Work instruction:
Copy out the listing that follows, exact in every word, and skip the images.

Input data:

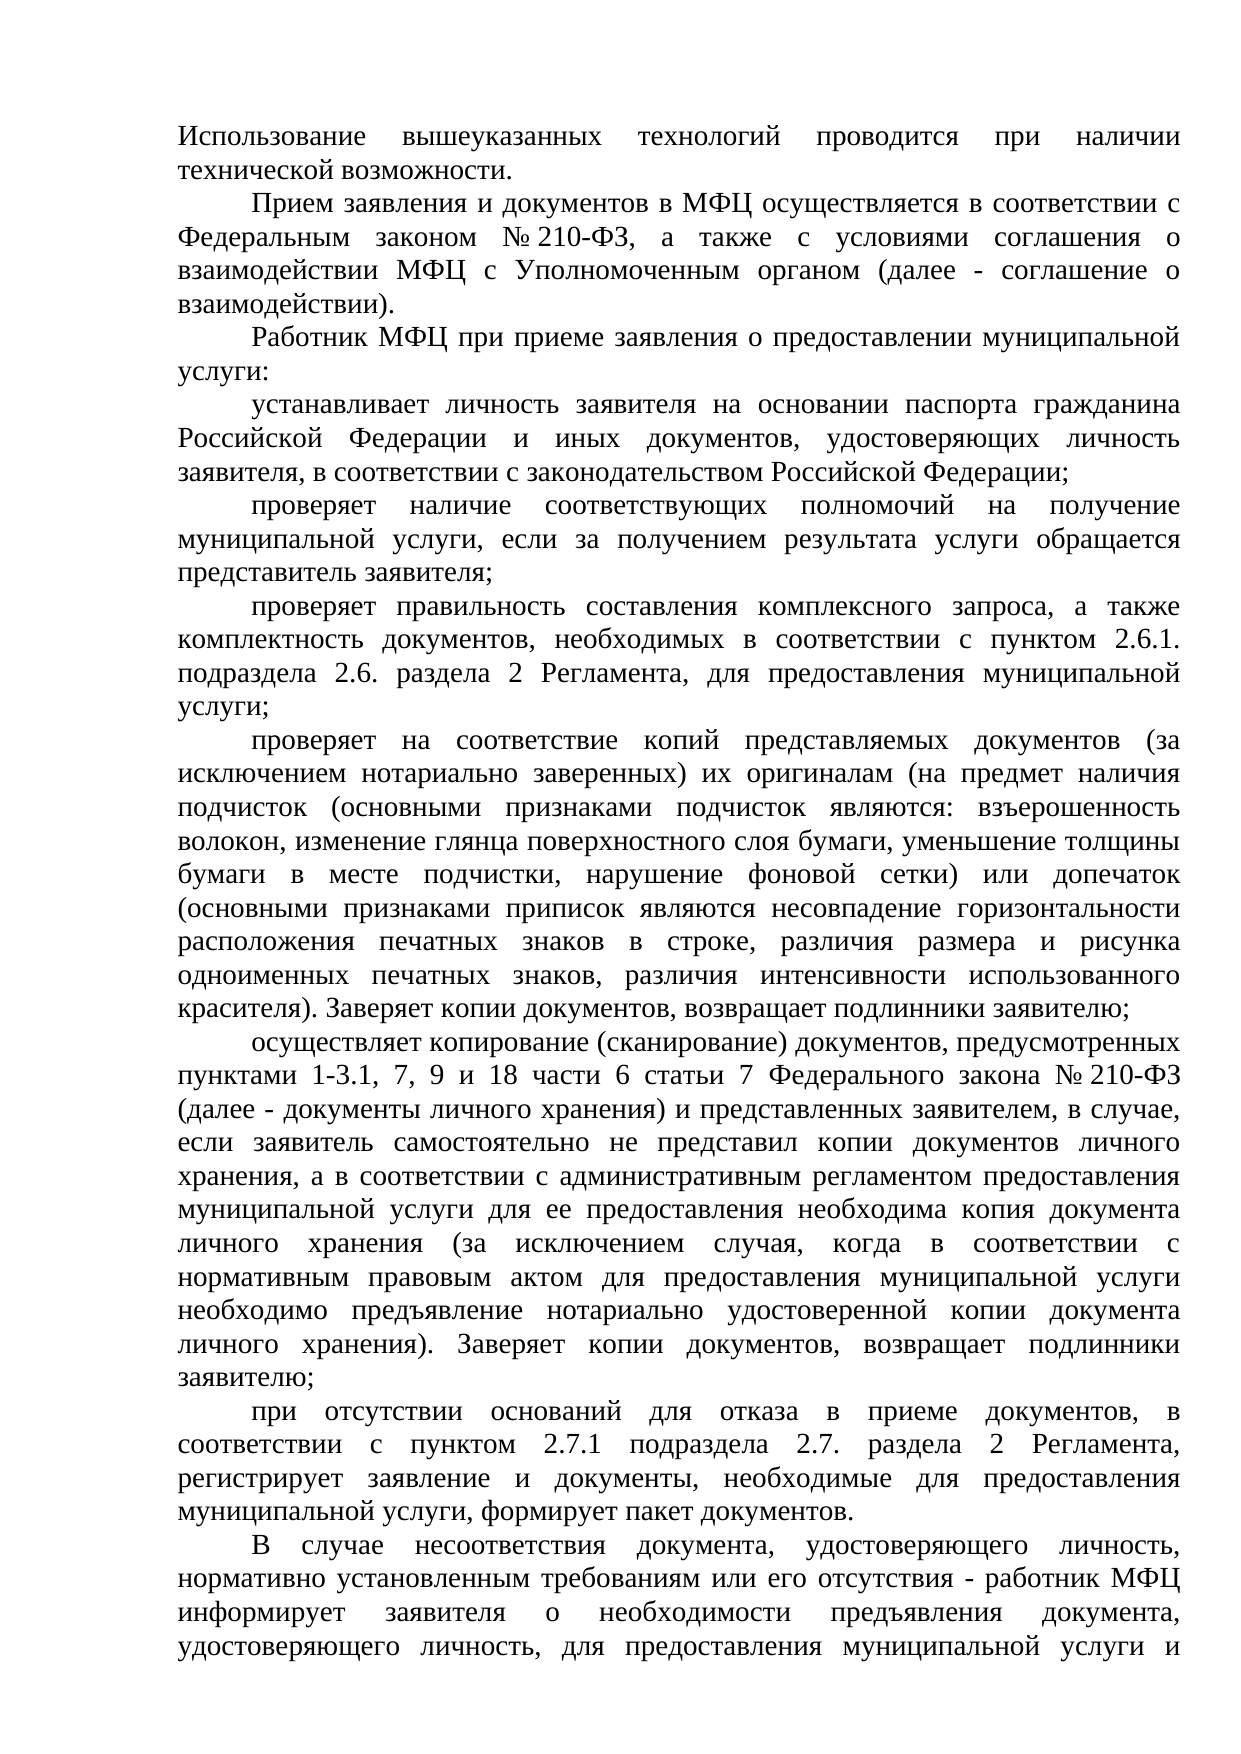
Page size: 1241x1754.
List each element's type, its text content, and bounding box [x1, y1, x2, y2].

text Работник МФЦ при приеме заявления о предоставлении муниципальной услуги: [177, 319, 1181, 387]
text устанавливает личность заявителя на основании паспорта гражданина Российской Федерации и иных документов, удостоверяющих личность заявителя, в соответствии с законодательством Российской Федерации; [177, 387, 1181, 487]
text проверяет наличие соответствующих полномочий на получение муниципальной услуги, если за получением результата услуги обращается представитель заявителя; [177, 487, 1181, 588]
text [177, 118, 1181, 185]
text при отсутствии оснований для отказа в приеме документов, в соответствии с пунктом 2.7.1 подраздела 2.7. раздела 2 Регламента, регистрирует заявление и документы, необходимые для предоставления муниципальной услуги, формирует пакет документов. [177, 1393, 1181, 1527]
text проверяет на соответствие копий представляемых документов (за исключением нотариально заверенных) их оригиналам (на предмет наличия подчисток (основными признаками подчисток являются: взъерошенность волокон, изменение глянца поверхностного слоя бумаги, уменьшение толщины бумаги в месте подчистки, нарушение фоновой сетки) или допечаток (основными признаками приписок являются несовпадение горизонтальности расположения печатных знаков в строке, различия размера и рисунка одноименных печатных знаков, различия интенсивности использованного красителя). Заверяет копии документов, возвращает подлинники заявителю; [177, 722, 1181, 1024]
text осуществляет копирование (сканирование) документов, предусмотренных пунктами 1-3.1, 7, 9 и 18 части 6 статьи 7 Федерального закона № 210-ФЗ (далее - документы личного хранения) и представленных заявителем, в случае, если заявитель самостоятельно не представил копии документов личного хранения, а в соответствии с административным регламентом предоставления муниципальной услуги для ее предоставления необходима копия документа личного хранения (за исключением случая, когда в соответствии с нормативным правовым актом для предоставления муниципальной услуги необходимо предъявление нотариально удостоверенной копии документа личного хранения). Заверяет копии документов, возвращает подлинники заявителю; [177, 1024, 1181, 1393]
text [177, 1527, 1181, 1661]
text Прием заявления и документов в МФЦ осуществляется в соответствии с Федеральным законом № 210-ФЗ, а также с условиями соглашения о взаимодействии МФЦ с Уполномоченным органом (далее - соглашение о взаимодействии). [177, 185, 1181, 319]
text проверяет правильность составления комплексного запроса, а также комплектность документов, необходимых в соответствии с пунктом 2.6.1. подраздела 2.6. раздела 2 Регламента, для предоставления муниципальной услуги; [177, 588, 1181, 722]
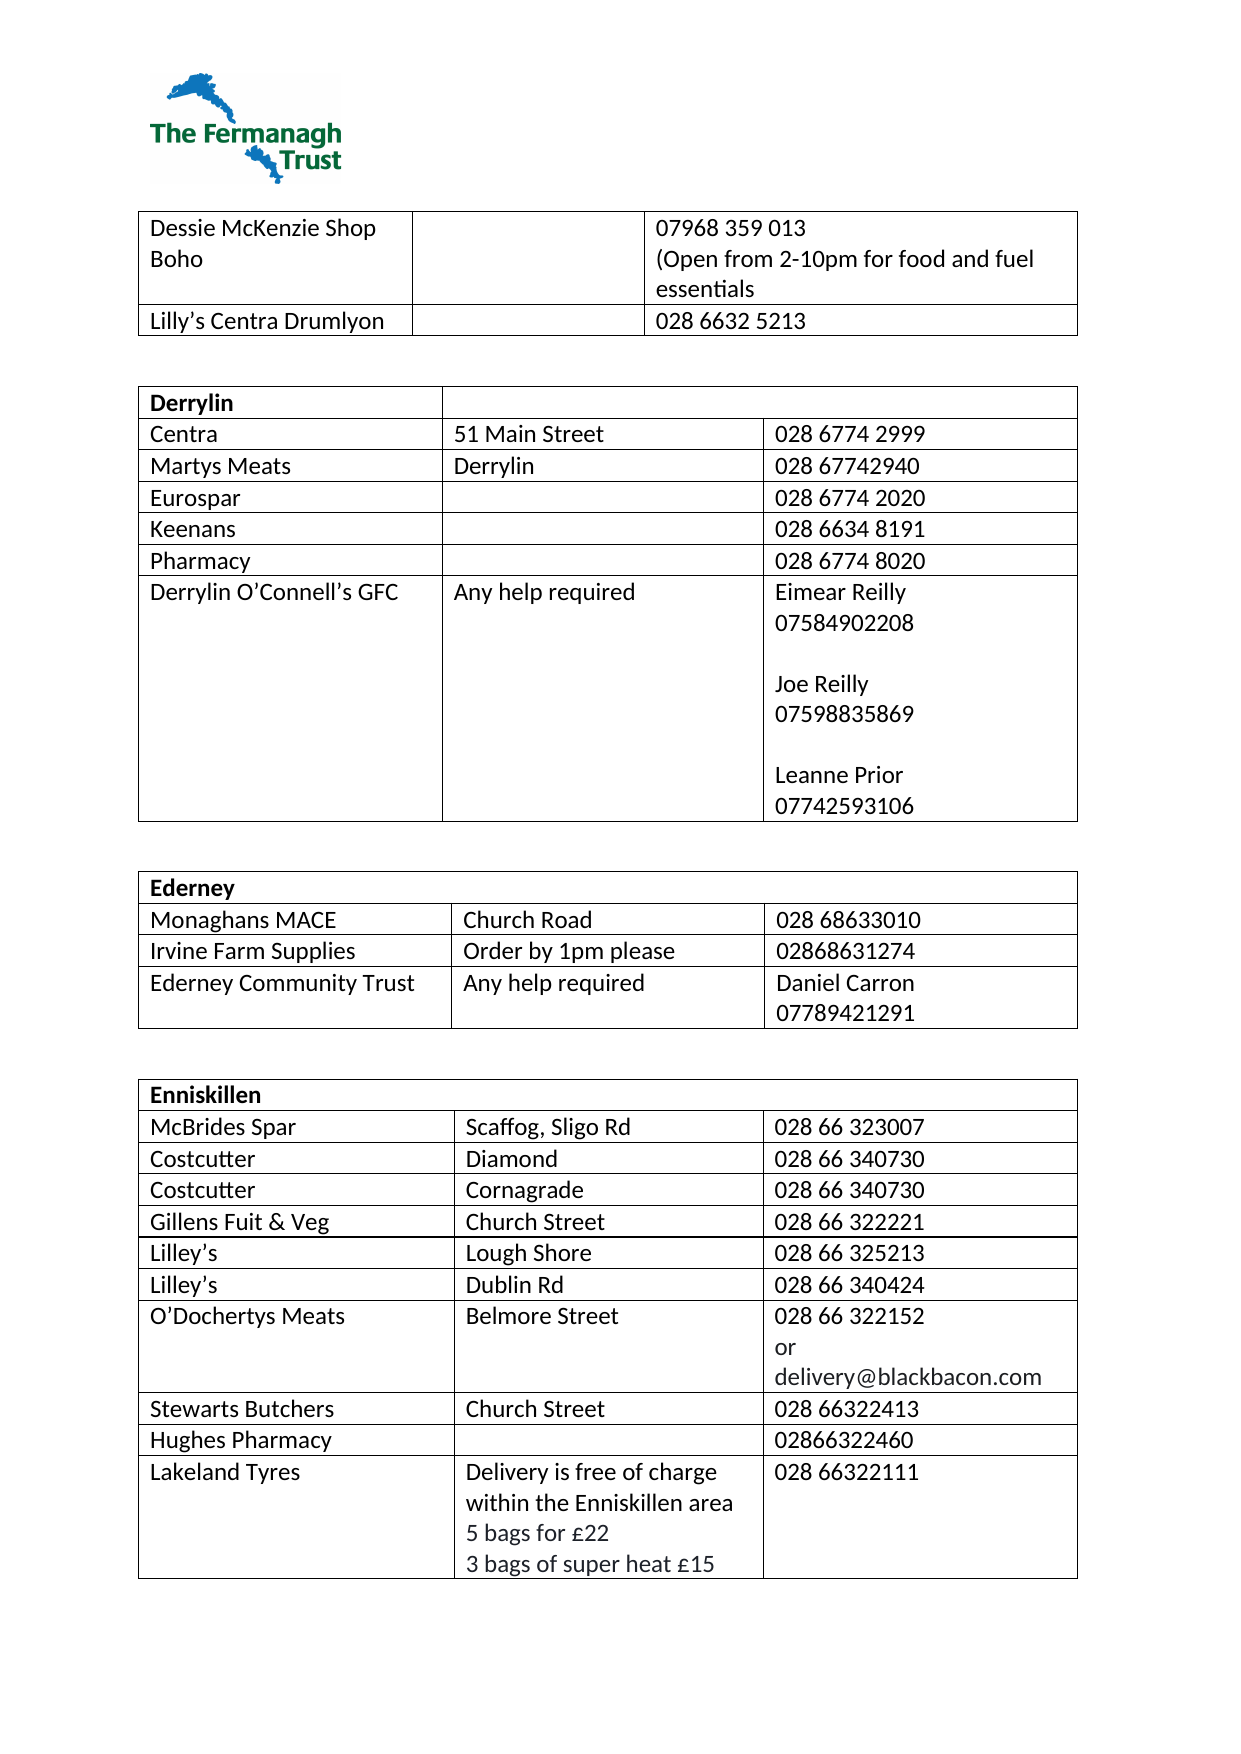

Answer area:
Page size: 1241x1754.
List each element's type, its text content, and bounding box [x1, y1, x2, y2].

text Работник МФЦ при приеме заявления о предоставлении муниципальной услуги: [177, 319, 1181, 387]
text устанавливает личность заявителя на основании паспорта гражданина Российской Федерации и иных документов, удостоверяющих личность заявителя, в соответствии с законодательством Российской Федерации; [177, 387, 1181, 487]
text проверяет наличие соответствующих полномочий на получение муниципальной услуги, если за получением результата услуги обращается представитель заявителя; [177, 487, 1181, 588]
text [177, 118, 1181, 185]
text при отсутствии оснований для отказа в приеме документов, в соответствии с пунктом 2.7.1 подраздела 2.7. раздела 2 Регламента, регистрирует заявление и документы, необходимые для предоставления муниципальной услуги, формирует пакет документов. [177, 1393, 1181, 1527]
text проверяет на соответствие копий представляемых документов (за исключением нотариально заверенных) их оригиналам (на предмет наличия подчисток (основными признаками подчисток являются: взъерошенность волокон, изменение глянца поверхностного слоя бумаги, уменьшение толщины бумаги в месте подчистки, нарушение фоновой сетки) или допечаток (основными признаками приписок являются несовпадение горизонтальности расположения печатных знаков в строке, различия размера и рисунка одноименных печатных знаков, различия интенсивности использованного красителя). Заверяет копии документов, возвращает подлинники заявителю; [177, 722, 1181, 1024]
text осуществляет копирование (сканирование) документов, предусмотренных пунктами 1-3.1, 7, 9 и 18 части 6 статьи 7 Федерального закона № 210-ФЗ (далее - документы личного хранения) и представленных заявителем, в случае, если заявитель самостоятельно не представил копии документов личного хранения, а в соответствии с административным регламентом предоставления муниципальной услуги для ее предоставления необходима копия документа личного хранения (за исключением случая, когда в соответствии с нормативным правовым актом для предоставления муниципальной услуги необходимо предъявление нотариально удостоверенной копии документа личного хранения). Заверяет копии документов, возвращает подлинники заявителю; [177, 1024, 1181, 1393]
text [177, 1527, 1181, 1661]
text Прием заявления и документов в МФЦ осуществляется в соответствии с Федеральным законом № 210-ФЗ, а также с условиями соглашения о взаимодействии МФЦ с Уполномоченным органом (далее - соглашение о взаимодействии). [177, 185, 1181, 319]
text проверяет правильность составления комплексного запроса, а также комплектность документов, необходимых в соответствии с пунктом 2.6.1. подраздела 2.6. раздела 2 Регламента, для предоставления муниципальной услуги; [177, 588, 1181, 722]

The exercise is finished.